──────── DOCUMENT TEXT

Prints by Letitia Buchan – similar ones available at Signed & Numbered

Letitia is a great name isn’t it!?  I think anyone called Letitia should be famous.  This particular Letitia should definitely be famous, as her life-story so far certainly sounds to me like a movie-plot, or at the very least, a best selling paperback!

Letitia Buchan grew up in Perth.  When her Mum moved to South Africa, Letitia went to boarding school.  After school, She joined her family in South Africa, working for 5 years on a tourist resort near the Kruger National Park! Then she came back to Australia (twice),  moved to Melbourne and did a design course whilst living in a backpackers!  But… she wasn’t quite ready to settle down.

SO she went travelling again, back to South Africa, then onto London…. and then to Mallorca in Spain.  During this time she held down a variety of slightly wacky jobs – including a stint on the Stargate, the royal family of Qatars’ superyacht!  As you do.

When she finally came back to Melbourne for good in 2004, Letitia decided it was time to follow her true passion for graphic design and illustration!  She re-aquainted herself with Adobe, and got to work.  And as we all know, formidable talent + sheer drive = a winning combination!  Her innate skill, determination and passion for illustration has landed Letitia an impressive client base and regular commissions – her work has been seen in The Australian, Peppermint Magazine, and I am particularly starstruck that she created hand-drawn lettering for Carman’s Muesli packaging!  Mmmmm. Carman’s Muesli.

I also especially love Letitia’s incredible hand-drawn type – her beautiful typographic prints are available to buy at Signed & Numbered!

Lucky for YOU GUYS, Letitia has sweetly offered a very special typographic print giveaway for one lucky reader!  She has generously offered a set of 7 limited edition prints, total value $480.00!   This includes the stunning ‘Love Life’ print pictured below, and 6 others from her limited edition range over here!

*UPDATE – A winner has now been drawn!  The winning comment was # 157 – congrats to Kerry P!  This giveaway is now closed.

────────────────
──────── SOURCE DATA

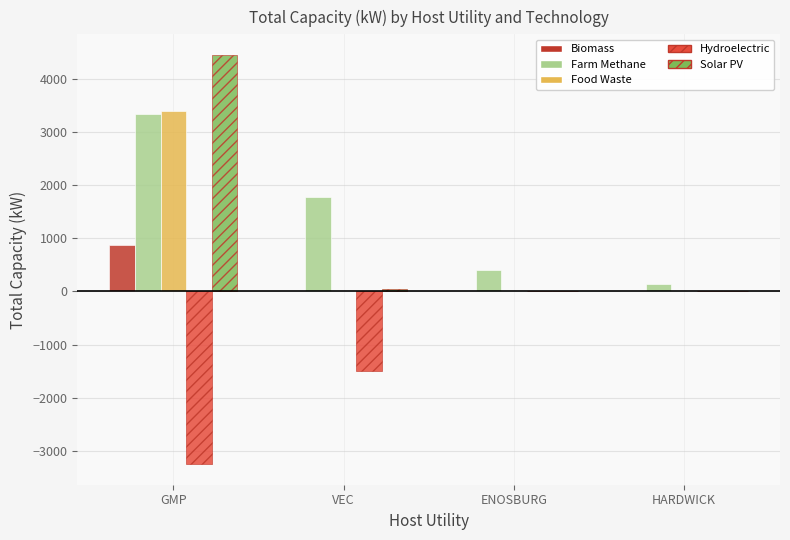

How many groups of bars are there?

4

────────────────
──────── SOURCE DATA

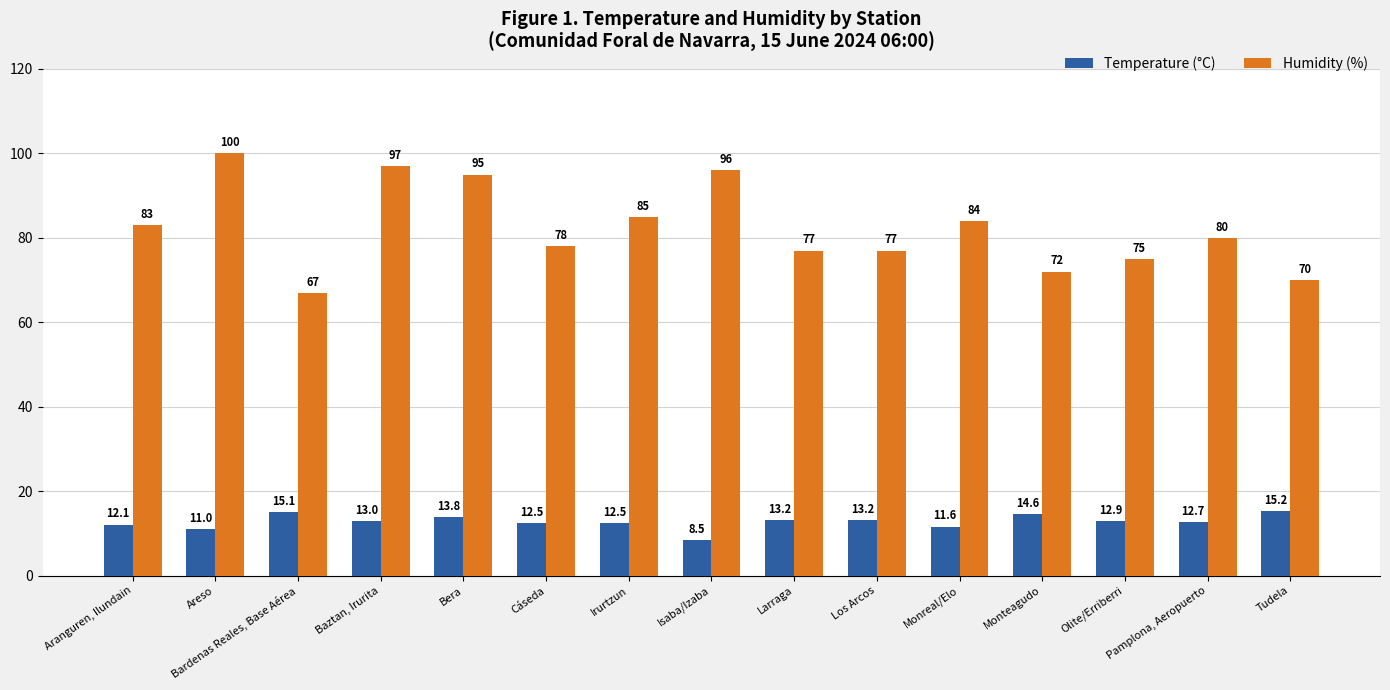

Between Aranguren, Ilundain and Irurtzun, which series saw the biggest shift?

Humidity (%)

────────────────

## [EXERCISE REQUIREMENTS]
1. In the post about Letitia Buchan, what was the total value of the giveaway prints?
2. Set down part of the post about Letitia Buchan word for word. Begin at "When she finally" and stop after "Signed & Numbered!".
3. Carry on the post about Letitia Buchan from the point where it ends.

## [TASK-BY-TASK OUTPUTS]
1. $480.00

2.
When she finally came back to Melbourne for good in 2004, Letitia decided it was time to follow her true passion for graphic design and illustration!  She re-aquainted herself with Adobe, and got to work.  And as we all know, formidable talent + sheer drive = a winning combination!  Her innate skill, determination and passion for illustration has landed Letitia an impressive client base and regular commissions – her work has been seen in The Australian, Peppermint Magazine, and I am particularly starstruck that she created hand-drawn lettering for Carman’s Muesli packaging!  Mmmmm. Carman’s Muesli.

I also especially love Letitia’s incredible hand-drawn type – her beautiful typographic prints are available to buy at Signed & Numbered!

3.
To be in the running, simply leave a comment on this post before 10.00pm today Melbourne time!  A winner will be selected at random and contacted by email over the weekend.

Huge thanks to Letitia for her time with this interview and for the super generous giveaway!  Do pop over to her website and blog to see more of her work!

Tell me a little about your background – what path led you to what you’re doing now?

I was born with a primitive and instinctive love of all things chaos and art!

I lived & travelled abroad for 8 years after completing high school. I had some interesting employers whilst away: Terence Conran, the Royal family of Qatar and met designers such as Karim Rashid in my travels, all inspiring me in ways of their own. It wasn’t until I ended up falling into the role as a creative agent in Melbourne on my return, that I felt confident to settle down and pursue my own creative career. My first design job was menswear designer at Target Australia, having no fashion background! The same amazing Creative Director who employed me and saw potential in me then, I work with today designing prints for his agency based in London.

Where might we have seen your work?

My graphic design work can be seen in various retailers on a range of childrenswear and menswear labels & fashion websites. While my illustrations & hand type can be seen in some publications such as The Sunday Times Magazine, The Australian Magazine, the latest Peppermint Magazine…. and published in Amelias Anthology of Illustration, and the Luerzhers Archive 200 Best Illustrators Worldwide 2011/2012.  Commercial clients have included Carman’s Muesli (hand-drawn brand statement), Marcus B, Kmart, Minihaha.  Prints of my work can also be purchased from a great little gallery on Greville Street – Signed & Numbered.

This beautiful print available to buy online at Signed & Numbered. OR leave a comment today to be in the running to win this print and 6 more of Letitia’s prints!

Your work seems very varied!… you make patterns, illustrations,  hand-drawn type and even the odd collage…! Do you have a favourite type of brief?

It is the more organic illustration and hand lettering that I positively love, along with a beautiful product that may require surface or repeat patterns. Mostly I just enjoy the opportunity to work with an innovative product or client that intensifies my excitement! At the moment, my own wedding invitations are what’s keeping my mind ticking when I should be asleep! Colour palettes more specifically!

Wedding invitation created for friends by Letitia Buchan

What has been a favourite recent commission / client and why?

The Sunday Times Magazine is a loyal and wonderful client. I receive the brief, I do it overnight and there are rarely any changes. We have a trusting relationship that allows creative freedom, and always fun, whilst slightly obscure topics to illustrate.

What does a typical day at work involve for you?

Working from my home studio, I normally check emails in bed, wander out to grab a coffee and check the post, then back in to the studio. Work isn’t limited to 9-5, so I might get some store window/ retail inspiration, meet up with a friend, client meetings and then work at night.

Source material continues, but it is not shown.